▶ [Work order]:
Give back the full data, retyped precisely.

══ The data

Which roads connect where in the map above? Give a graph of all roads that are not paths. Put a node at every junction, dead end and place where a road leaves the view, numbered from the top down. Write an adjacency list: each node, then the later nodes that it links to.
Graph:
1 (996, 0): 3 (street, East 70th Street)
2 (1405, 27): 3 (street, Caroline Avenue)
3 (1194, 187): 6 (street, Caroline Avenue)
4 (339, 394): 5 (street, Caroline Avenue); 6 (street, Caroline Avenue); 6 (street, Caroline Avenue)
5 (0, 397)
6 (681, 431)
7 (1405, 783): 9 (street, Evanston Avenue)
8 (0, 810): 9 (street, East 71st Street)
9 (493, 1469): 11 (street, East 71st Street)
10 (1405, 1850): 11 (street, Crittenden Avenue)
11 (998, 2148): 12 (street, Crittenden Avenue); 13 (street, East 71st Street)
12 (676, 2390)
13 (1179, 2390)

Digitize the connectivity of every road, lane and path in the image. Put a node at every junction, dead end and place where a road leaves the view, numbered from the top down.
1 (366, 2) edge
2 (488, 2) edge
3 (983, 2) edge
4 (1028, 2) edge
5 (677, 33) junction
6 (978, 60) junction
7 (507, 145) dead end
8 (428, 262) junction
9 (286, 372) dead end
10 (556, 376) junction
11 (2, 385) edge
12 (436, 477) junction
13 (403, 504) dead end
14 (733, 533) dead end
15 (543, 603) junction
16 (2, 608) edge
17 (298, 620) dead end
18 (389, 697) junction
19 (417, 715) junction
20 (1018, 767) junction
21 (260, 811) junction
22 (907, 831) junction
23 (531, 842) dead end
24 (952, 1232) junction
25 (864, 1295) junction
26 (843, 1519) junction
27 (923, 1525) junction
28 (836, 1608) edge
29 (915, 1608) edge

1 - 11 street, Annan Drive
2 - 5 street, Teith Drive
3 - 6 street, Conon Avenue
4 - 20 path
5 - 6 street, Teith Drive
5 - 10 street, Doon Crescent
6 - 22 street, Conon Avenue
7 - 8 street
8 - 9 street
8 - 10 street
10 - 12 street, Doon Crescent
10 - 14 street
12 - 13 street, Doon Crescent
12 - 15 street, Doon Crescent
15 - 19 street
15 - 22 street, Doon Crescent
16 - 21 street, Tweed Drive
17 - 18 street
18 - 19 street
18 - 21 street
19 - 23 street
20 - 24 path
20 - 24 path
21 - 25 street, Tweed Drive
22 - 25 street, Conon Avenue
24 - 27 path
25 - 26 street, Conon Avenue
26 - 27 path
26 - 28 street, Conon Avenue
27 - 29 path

════

▶ [Exercise answer]:
Which roads connect where in the map above? Give a graph of all roads that are not paths. Put a node at every junction, dead end and place where a road leaves the view, numbered from the top down. Write an adjacency list: each node, then the later nodes that it links to.
Graph:
1 (996, 0): 3 (street, East 70th Street)
2 (1405, 27): 3 (street, Caroline Avenue)
3 (1194, 187): 6 (street, Caroline Avenue)
4 (339, 394): 5 (street, Caroline Avenue); 6 (street, Caroline Avenue); 6 (street, Caroline Avenue)
5 (0, 397)
6 (681, 431)
7 (1405, 783): 9 (street, Evanston Avenue)
8 (0, 810): 9 (street, East 71st Street)
9 (493, 1469): 11 (street, East 71st Street)
10 (1405, 1850): 11 (street, Crittenden Avenue)
11 (998, 2148): 12 (street, Crittenden Avenue); 13 (street, East 71st Street)
12 (676, 2390)
13 (1179, 2390)

Digitize the connectivity of every road, lane and path in the image. Put a node at every junction, dead end and place where a road leaves the view, numbered from the top down.
1 (366, 2) edge
2 (488, 2) edge
3 (983, 2) edge
4 (1028, 2) edge
5 (677, 33) junction
6 (978, 60) junction
7 (507, 145) dead end
8 (428, 262) junction
9 (286, 372) dead end
10 (556, 376) junction
11 (2, 385) edge
12 (436, 477) junction
13 (403, 504) dead end
14 (733, 533) dead end
15 (543, 603) junction
16 (2, 608) edge
17 (298, 620) dead end
18 (389, 697) junction
19 (417, 715) junction
20 (1018, 767) junction
21 (260, 811) junction
22 (907, 831) junction
23 (531, 842) dead end
24 (952, 1232) junction
25 (864, 1295) junction
26 (843, 1519) junction
27 (923, 1525) junction
28 (836, 1608) edge
29 (915, 1608) edge

1 - 11 street, Annan Drive
2 - 5 street, Teith Drive
3 - 6 street, Conon Avenue
4 - 20 path
5 - 6 street, Teith Drive
5 - 10 street, Doon Crescent
6 - 22 street, Conon Avenue
7 - 8 street
8 - 9 street
8 - 10 street
10 - 12 street, Doon Crescent
10 - 14 street
12 - 13 street, Doon Crescent
12 - 15 street, Doon Crescent
15 - 19 street
15 - 22 street, Doon Crescent
16 - 21 street, Tweed Drive
17 - 18 street
18 - 19 street
18 - 21 street
19 - 23 street
20 - 24 path
20 - 24 path
21 - 25 street, Tweed Drive
22 - 25 street, Conon Avenue
24 - 27 path
25 - 26 street, Conon Avenue
26 - 27 path
26 - 28 street, Conon Avenue
27 - 29 path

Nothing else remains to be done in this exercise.